Quando Sirius durante una notte insonne vede Regulus da solo sulla torre di Astronomia decide di provare a parlare con il fratello, per la prima volta dopo la fuga da Grimmauld Place.
Regulus non si sarebbe mai aspettato che un semplice invito ad una festa l'avrebbe fatto riflettere così tanto sul suo destino...
Semplicemente un party dei Malandrini, con molto divertimento, fluff e angst!

Notes:

Ciao Marauders fandom italiano! Spero questa breve fanfiction vi abbia raggiunto e che voi le abbiate dato una possibilità, have fun, buona lettura!!★

Qui ho creato una playlist delle canzoni che ho ascoltato mentre scrivevo, sono le vibes di questa storia, vi consiglio di metterla in sottofondo se vi va ;)
https://open.spotify.com/playlist/1uTWbPnFRcyMCqIxfC29RN?si=nuhubmc4QPm-FPmhcFhDfw&pi=e-x1Cpdlg2QVyw

Chapter 1: ★

Notes:

(See the end of the chapter for notes.)

Chapter Text

Quella notte Sirius era particolarmente disturbato da pensieri e da ricordi che gli rendevano impossibile prendere sonno. Pensava soprattutto a suo fratello, a quanto erano andate male le cose tra loro, a quell’ultima conversazione... Così decise di provare a cercarlo sulla Mappa del Malandrino, per quella sera si concesse di essere triste e di immaginare come fosse la sua vita ora, come guardando le vecchie foto di un amico che non si sente da tempo. Tuttavia ben presto si accorse che Regulus non era nei sotterranei.
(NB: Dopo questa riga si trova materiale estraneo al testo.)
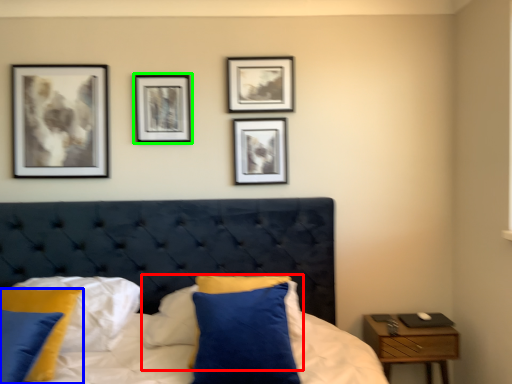
Question: Which is nearer to the pillow (highlighted by a red box)? pillow (highlighted by a blue box) or picture frame (highlighted by a green box).

Choices:
 (A) pillow
 (B) picture frame

Answer: (A)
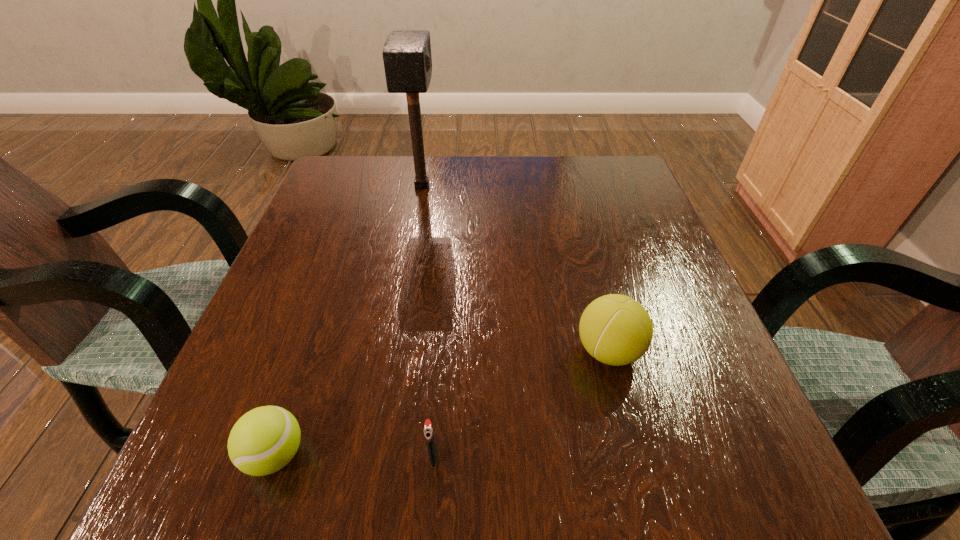
Where is `free spot between the shorter tennis ball and the second object from left to right`? This screenshot has height=540, width=960. free spot between the shorter tennis ball and the second object from left to right is located at coordinates click(348, 320).

In order to click on free space between the second object from right to left and the nearer tennis ball in this screenshot , I will do (354, 456).

Image resolution: width=960 pixels, height=540 pixels. Find the location of `vacant area between the third object from right to left and the rightmost object`. vacant area between the third object from right to left and the rightmost object is located at coordinates (516, 268).

This screenshot has height=540, width=960. Identify the location of free point between the second object from left to right and the right tennis ball. (516, 268).

In order to click on object that ranks as the closest to the tallest object in this screenshot , I will do `click(617, 330)`.

Find the location of `object that is the nearest to the igniter`. object that is the nearest to the igniter is located at coordinates (264, 440).

The width and height of the screenshot is (960, 540). In order to click on free location that satisfies the following two spatial constraints: 1. on the back side of the shorter tennis ball; 2. on the left side of the farther tennis ball in this screenshot , I will do `click(311, 351)`.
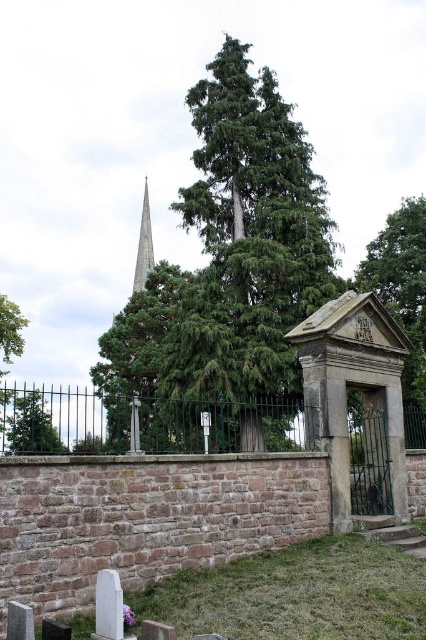
Question: Which of the following is the closest to the observer?

Choices:
 (A) (17, 333)
 (B) (39, 416)
 (C) (167, 429)
 (D) (422, 301)

Answer: (C)

Question: Can you confirm if green wrought iron fence at center is positioned above green leafy tree at left?

Choices:
 (A) no
 (B) yes

Answer: (A)

Question: Which point is farther from the camera taking this photo?

Choices:
 (A) tap(408, 280)
 (B) tap(46, 442)
 (C) tap(17, 342)
 (D) tap(203, 401)

Answer: (C)

Question: Which of the following is the closest to the observer?

Choices:
 (A) green leafy tree at right
 (B) smooth gray spire at center

Answer: (A)

Question: Can you confirm if green coniferous tree at center is wider than green leafy tree at left?

Choices:
 (A) yes
 (B) no

Answer: (B)

Question: Is green leafy tree at right behind green leafy tree at left?

Choices:
 (A) no
 (B) yes

Answer: (A)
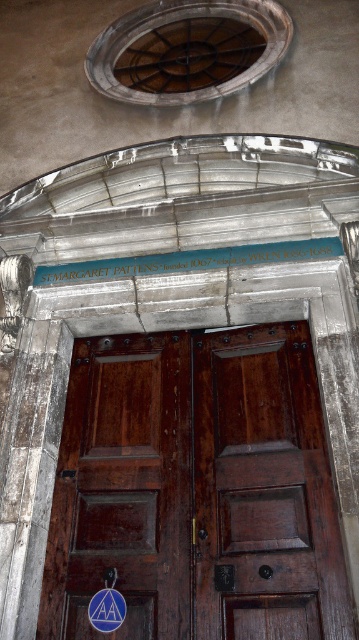
You are an architect examining the historic building entrance. You need to determine if the dark brown wood door at center can be seen entirely from the ground level without climbing. Considering the black stone inscription at center is positioned above it, can you confirm if the door is shorter than the inscription?

The dark brown wood door at center is much taller than the black stone inscription at center, so the door cannot be seen entirely from the ground level without climbing since it is taller than the inscription above it.

You are standing at the point marked as point (154, 372) and want to reach the entrance of the historic building. The entrance is located at the double wooden doors. Can you walk straight ahead to reach the doors without any obstacles?

The distance between point (154, 372) and the double wooden doors is 4.35 meters. Since there are no obstacles mentioned in the scene description, you can walk straight ahead to reach the doors.

You are standing in front of the historic building entrance. You notice two points marked on the image. The first point is at coordinates point [198,588] and the second is at point [58,268]. Which point is closer to you?

Point [198,588] is closer to the camera than point [58,268], so the first point is closer to you.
Perché non era nel suo dormitorio? Fece vagare gli occhi confusi sulla mappa del castello e fu sorpreso di trovare il nome Regulus sulla Torre di Astronomia. Cosa ci fa lassù? Si sentirà solo?

Dopo aver lasciato la casa dei suoi genitori il Natale di quell’anno, quando i Black avevano provato a fare prendere il marchio nero a Sirius, i due fratelli non avevano parlato più di tanto. Regulus non era voluto venire con Sirius dai Potter quella sera, aveva scelto la sua strada, eppure una volta tornati ad Hogwarts era stato lui stesso a cercarlo. Aveva detto a Sirius che se fosse tornato per l’estate, i suoi genitori gliel’avrebbero permesso, l’avrebbero perdonato, tutto piuttosto che accettare il figlio minore (che loro ancora chiamavano “figlia”) come erede. Questo ovviamente aveva causato un ulteriore litigio tra i due fratelli. Come aveva potuto chiedergli una cosa del genere?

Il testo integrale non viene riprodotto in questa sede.